Insignifiant

Je sais. Quand on est confronté au malheur absolu comme celui provoqué par la folie islamiste en Espagne et ailleurs, beaucoup de choses semblent insignifiantes, et il peut paraître dérisoire de s’intéresser aux déclarations provocatrices d’un chroniqueur sportif, qui juge qu’être payé 700 euros pour une émission de télévision est « assez insignifiant niveau pognon » pour justifier sa future participation à Touche pas à mon poste qui va reprendre imperturbablement à la rentrée malgré les amendes infligées à la chaine C8 pour les dérapages incontrôlés de son animateur, Cyril Hanouna.

Pierre Ménès, puisqu’il s’agit de lui, trouve en effet que percevoir 2800 euros bruts par mois pour 4 émissions en moyenne ne constitue pas un pactole, compte tenu de ses autres sources de revenus, même s’il reconnait que beaucoup de Français aimeraient toucher ce salaire. Déjà consultant sur Canal plus, il a aussi décroché des contrats publicitaires qui lui assurent des rentrées très confortables puisqu’il aurait touché en 2013 environ 250 000 euros. Évidemment, s’il se compare avec les stars du ballon rond qu’il tutoie, et dont les salaires se comptent en millions, il est encore loin du compte. Aussi loin d’ailleurs que d’approcher leur technique avec un ballon. Sa spécialité, c’est plutôt de tailler des costards. Il a réussi à se fâcher avec la moitié de la planète foot grâce à des jugements définitifs sur les joueurs, les entraîneurs et les dirigeants. La liste en serait trop longue pour tenir dans le cadre de ce billet, et notamment l’ensemble du club parisien du PSG, supporters compris.
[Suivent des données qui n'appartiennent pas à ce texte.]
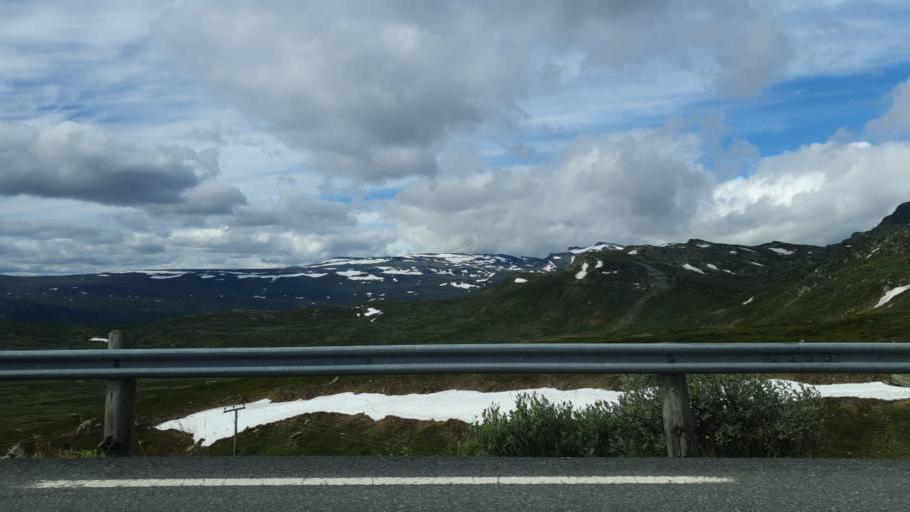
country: NO
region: Oppland
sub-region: Vestre Slidre
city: Slidre
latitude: 61.2874
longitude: 8.8141
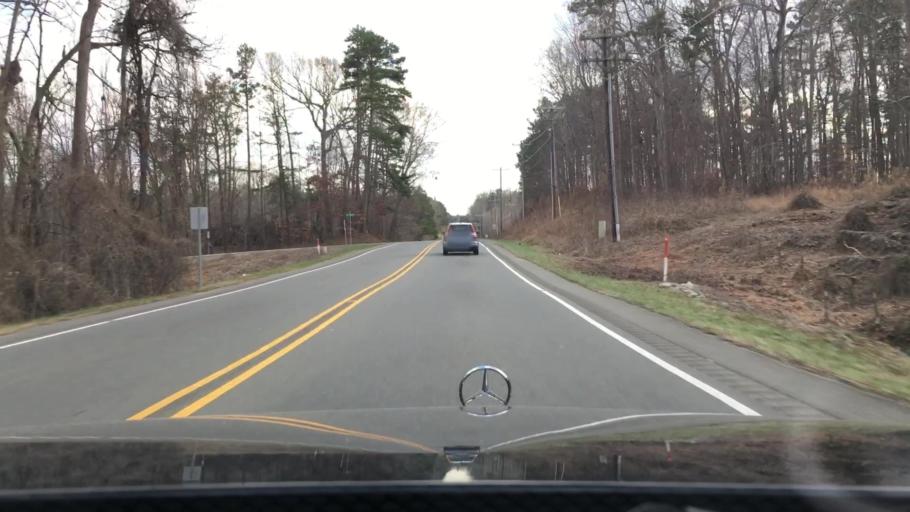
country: US
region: North Carolina
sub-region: Orange County
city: Hillsborough
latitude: 36.1014
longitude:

Malgré ses critiques systématiques et son sexisme assumé, Pierre Ménès a longtemps eu le statut du bon gros sympathique à qui l’on pardonnait ses sorties médiatiques. Sa cote de popularité s’est envolée quand il a été victime de la maladie, un syndrome assez rare, surnommé la maladie du soda, une forme de cirrhose non alcoolique, qui l’a conduit à être greffé du foie et d’un rein. Son absence des plateaux, conjuguée à un amaigrissement spectaculaire, lui a attiré la compassion générale et le soutien du milieu sportif, pas rancunier sur ce coup-là. Sa décision de rejoindre le trublion du PAF à la rentrée pourrait modifier cet apriori favorable. La déclaration maladroite concernant le caractère insignifiant de son cachet était destinée à désamorcer l’accusation d’avoir accepté la proposition de C8 par appât du gain. Elle pourrait se retourner contre lui. À mon sens, aller manger dans la gamelle d’Hanouna sans même avoir l’excuse d’y être poussé par la faim est un caractère aggravant. Loin de constituer une circonstance atténuante, c’est un facteur constitutif de l’illustration de la bêtise humaine. À mon avis, il ne tardera pas à regretter sa décision.